== JOB ITEM ==
Write out all of the entries below word for word.
::::::::::
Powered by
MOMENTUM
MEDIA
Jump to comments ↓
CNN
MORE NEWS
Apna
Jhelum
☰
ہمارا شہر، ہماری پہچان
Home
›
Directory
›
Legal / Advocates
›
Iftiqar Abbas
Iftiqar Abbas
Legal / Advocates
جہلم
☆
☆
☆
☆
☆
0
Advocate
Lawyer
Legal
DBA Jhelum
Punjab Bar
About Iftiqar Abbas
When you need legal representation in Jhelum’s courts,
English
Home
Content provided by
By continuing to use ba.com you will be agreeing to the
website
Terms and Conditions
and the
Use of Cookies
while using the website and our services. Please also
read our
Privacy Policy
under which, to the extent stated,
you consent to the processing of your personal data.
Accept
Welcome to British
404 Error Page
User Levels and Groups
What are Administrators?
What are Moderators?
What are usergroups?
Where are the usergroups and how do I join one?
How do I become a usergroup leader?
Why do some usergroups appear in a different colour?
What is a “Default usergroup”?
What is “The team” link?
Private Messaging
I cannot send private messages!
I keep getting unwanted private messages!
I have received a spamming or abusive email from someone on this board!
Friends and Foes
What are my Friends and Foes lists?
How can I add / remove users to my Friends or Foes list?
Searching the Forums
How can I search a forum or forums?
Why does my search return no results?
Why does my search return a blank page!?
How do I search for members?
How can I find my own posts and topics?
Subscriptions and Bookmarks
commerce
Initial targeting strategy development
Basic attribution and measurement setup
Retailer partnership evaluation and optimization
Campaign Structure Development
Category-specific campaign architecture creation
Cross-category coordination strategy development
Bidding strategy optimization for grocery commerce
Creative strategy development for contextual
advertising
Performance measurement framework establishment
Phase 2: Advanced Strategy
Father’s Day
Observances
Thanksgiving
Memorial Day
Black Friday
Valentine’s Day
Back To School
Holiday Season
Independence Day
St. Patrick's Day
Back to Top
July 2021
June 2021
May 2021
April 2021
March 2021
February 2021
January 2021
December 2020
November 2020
::::::::::
== WRITTEN RESPONSE ==
Powered by
MOMENTUM
MEDIA
Jump to comments ↓
CNN
MORE NEWS
Apna
Jhelum
☰
ہمارا شہر، ہماری پہچان
Home
›
Directory
›
Legal / Advocates
›
Iftiqar Abbas
Iftiqar Abbas
Legal / Advocates
جہلم
☆
☆
☆
☆
☆
0
Advocate
Lawyer
Legal
DBA Jhelum
Punjab Bar
About Iftiqar Abbas
When you need legal representation in Jhelum’s courts,
English
Home
Content provided by
By continuing to use ba.com you will be agreeing to the
website
Terms and Conditions
and the
Use of Cookies
while using the website and our services. Please also
read our
Privacy Policy
under which, to the extent stated,
you consent to the processing of your personal data.
Accept
Welcome to British
404 Error Page
User Levels and Groups
What are Administrators?
What are Moderators?
What are usergroups?
Where are the usergroups and how do I join one?
How do I become a usergroup leader?
Why do some usergroups appear in a different colour?
What is a “Default usergroup”?
What is “The team” link?
Private Messaging
I cannot send private messages!
I keep getting unwanted private messages!
I have received a spamming or abusive email from someone on this board!
Friends and Foes
What are my Friends and Foes lists?
How can I add / remove users to my Friends or Foes list?
Searching the Forums
How can I search a forum or forums?
Why does my search return no results?
Why does my search return a blank page!?
How do I search for members?
How can I find my own posts and topics?
Subscriptions and Bookmarks
commerce
Initial targeting strategy development
Basic attribution and measurement setup
Retailer partnership evaluation and optimization
Campaign Structure Development
Category-specific campaign architecture creation
Cross-category coordination strategy development
Bidding strategy optimization for grocery commerce
Creative strategy development for contextual
advertising
Performance measurement framework establishment
Phase 2: Advanced Strategy
Father’s Day
Observances
Thanksgiving
Memorial Day
Black Friday
Valentine’s Day
Back To School
Holiday Season
Independence Day
St. Patrick's Day
Back to Top
July 2021
June 2021
May 2021
April 2021
March 2021
February 2021
January 2021
December 2020
November 2020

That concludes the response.